I think I've got my point across by now: Back in the Groove gets tedious real quick. The game's idea of difficulty is to just put more crap on the screen as you ascend through the levels. Don't get me wrong, running into the Segway mall cop, the drone pilot, the alien fanatic, the evil elevator or the MIB agent for the first time injects a little bit of character into the game. But when you're on the last level and you can barely see for enemies -- and at this point, all you wanna do is get to that final elevator and turn the thing off -- there's nothing interesting about them. Plenty of enemies nudge you on contact, sometimes off the level and down to the previous stage. You have to walk to the elevator, wait for the loading screen and try again. I can't think of a more frustrating mechanic.

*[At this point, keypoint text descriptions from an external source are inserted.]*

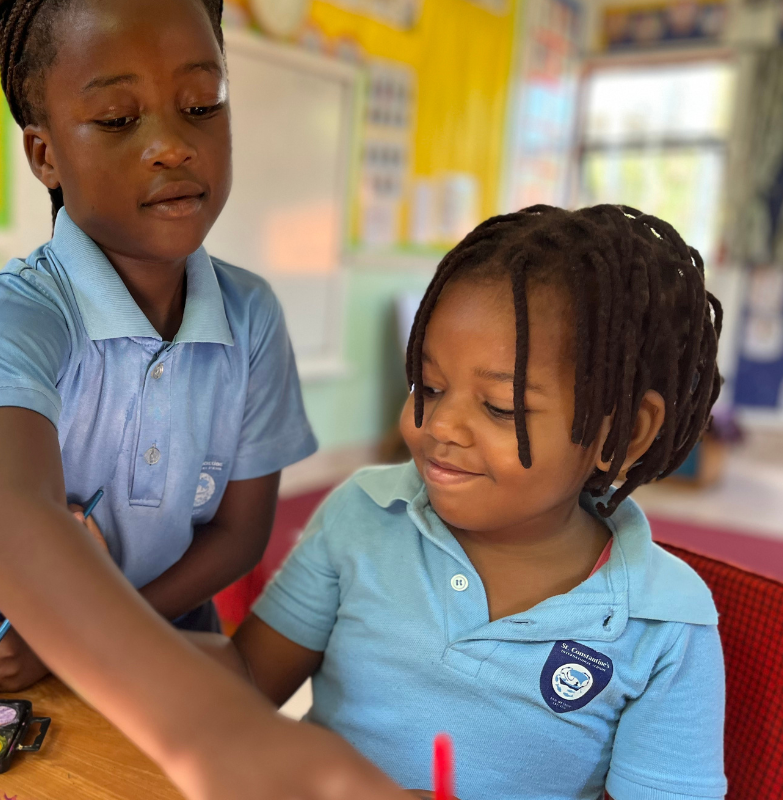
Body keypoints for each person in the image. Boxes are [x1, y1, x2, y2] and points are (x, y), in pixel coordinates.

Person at [0, 1, 408, 798]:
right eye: (118, 118)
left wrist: (69, 643)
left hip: (179, 644)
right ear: (45, 154)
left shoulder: (251, 317)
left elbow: (239, 533)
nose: (172, 145)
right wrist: (213, 732)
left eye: (202, 105)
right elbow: (10, 520)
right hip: (0, 654)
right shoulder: (21, 314)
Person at [196, 205, 727, 799]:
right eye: (428, 387)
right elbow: (241, 687)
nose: (439, 425)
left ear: (623, 436)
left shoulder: (664, 624)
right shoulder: (363, 515)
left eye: (500, 408)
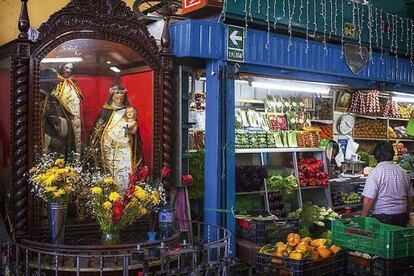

On the surface, there's plenty of content in the game. There are several playable and unlockable characters, a fixed-world mode you can learn and revisit, a procedurally generated option that changes the layout every time, and local and online multiplayer. I was keen on recapturing the old days with some co-op questing, but it's even worse than playing alone. The game is just as one-dimensional, you can only communicate through a handful of canned text prompts, and more often that not one of you is waiting in the elevator for the other player, who's milling around shaking trees looking for meaningless presents.

At a push, and I'm talking in an extreme moment of idleness, I might play a local game with a friend for the sake of doing something different. And the game is different. I can't think of a casual, weird game that remotely resembles Back in the Groove. But it's so shallow and immediately repetitive that I think we'd end up switching to Mario Party or Super Smash Bros. five minutes later.

Toejam and Earl

You're not wrong

The one thing I truly appreciate about Back in the Groove is that it preserved the secret "Level 0" from the original game. There's a hidden area on the first stage you can fall through to get to it, and just as I remember, there's a lemonade stand to hang out at and a hot tub to chill in. Come to think of it, I seem to remember my cousin and I spending an inordinate amount of time there, role-playing as ToeJam and Earl. Perhaps it wasn't the game I remember so fondly as much as it was just having fun, being a kid.

I really wanted to like ToeJam and Earl: Back in the Groove. I've played so much Apex Legends recently, I was looking forward to something more chilled and retro. But nostalgia can't replace a real challenge. Many mechanics are utterly superfluous, and for an adult at least, it's just dull. ToeJam and Earl may still be up to their old antics, but as is the risk with reboots, they certainly haven't gotten better with age.